C'est lorsque les peintres sont au travail que le film est encore le plus beau. La façon de tenir les longs pinceaux qui semblent ne jamais sécher, les attitudes pour travailler, accroupi, à genoux, tout est singulier dans cet art particulier. Comme les promenades d'Hokusai au bord de l'eau qui semble découvrir émerveillé la silhouette massive, grandiose presque triomphale du Mont Fuji et l'amène à son oeuvre majeure La Grande Vague de Kanagawa et ses curieuses griffes pour représenter l'écume. Rarement l'acte même de peindre aura été aussi bien rendu au cinéma. Ces moments où le pinceau crisse sur le papier sont remarquables.
"Le processus de production des peintures japonaises traditionnelles n'implique pas beaucoup de mouvement. Plutôt que d'avoir recours à des artifices de mise en scène pour le rendre spectaculaire, j'ai essayé de montrer la particularité de chaque peintre à travers la façon dont il tient ses pinceaux, par exemple", précise Hajime Hashimoto. C'est très réussi, on se trouve au coeur même de l'oeuvre.
A noter également la très belle scène où l'on assiste à la fabrication des estampes. Elles sont gravées sur bois et le réalisateur précise encore : "les techniques ancestrales de production des estampes ont été fidèlement transmises jusqu'à nos jours, et des tirages réalisés de la même manière qu'à l'époque d'Edo ont pu être utilisées dans le film."
Hosukai jeune est interprété par un acteur qui a bien grandi depuis qu'il avait été l'aîné admirable d'une fratrie en souffrance dans Nobody knows le drame bouleversant de Kore Eda et la sensation de Cannes 2004 où il avait remporté le Prix d'interprétation masculine à 14 ans.
Ce film esthétiquement somptueux n'est pas un biopic ordinaire.
Commentaires
J'ai moi aussi beaucoup aimé, la forme et le fond.
Le film est un véritable hommage à la peinture et au dessin (au pinceau).
Il contient aussi me semble-t-il un message adressé au monde contemporain.
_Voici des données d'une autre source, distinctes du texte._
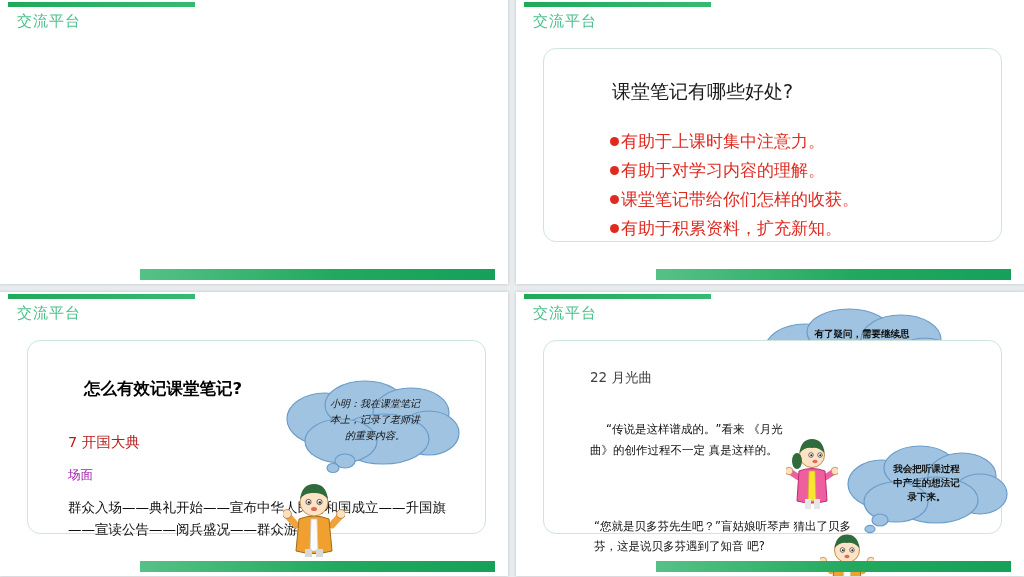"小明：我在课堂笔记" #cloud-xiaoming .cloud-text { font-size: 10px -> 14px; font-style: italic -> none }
Les artistes et écrivains encourent les foudres des puissants. Hier comme aujourd'hui, certains politiques et religieux n'aiment pas être caricaturés et veulent contrôler la création...
L'art c'est comme les femmes, ça fait peur. Je ne sais pas pourquoi je dis ça, c'est hors sujet.
Tant pis.
Ce film est beau et j'ai adoré ces pinceaux/crayons incroyables. ça donne envie de s'y mettre.
J'ai vu plusieurs fois des expos d'Hokusaï, sans connaître la vie du peintre ; ne serait-ce que du point de vue esthétique, j'ai très envie de voir le film.
Ah j'aimerais voir une telle expo.
Le film est TRÈS intéressant.
Très intéressant et beau esthétiquement, j'ai juste trouvé que ça manquait un peu de "chair" et de passion, trop "sage" mais surtout il manque des pans importants de sa vie alors que le film s'attarde sur des "détails". Mais ça reste un film magnifique à conseiller
N'oublions pas que le film est amputé d'une demi heure. Ceci explique peut-être cela.
Encore un film que j'ai sur ma liste mais que je ne suis pas sure d'avoir le temps de voir avant sa disparition des écrans :( on a pas mal de propositions très intéressantes en ce moment !
Oui c'est très original et tellement beau.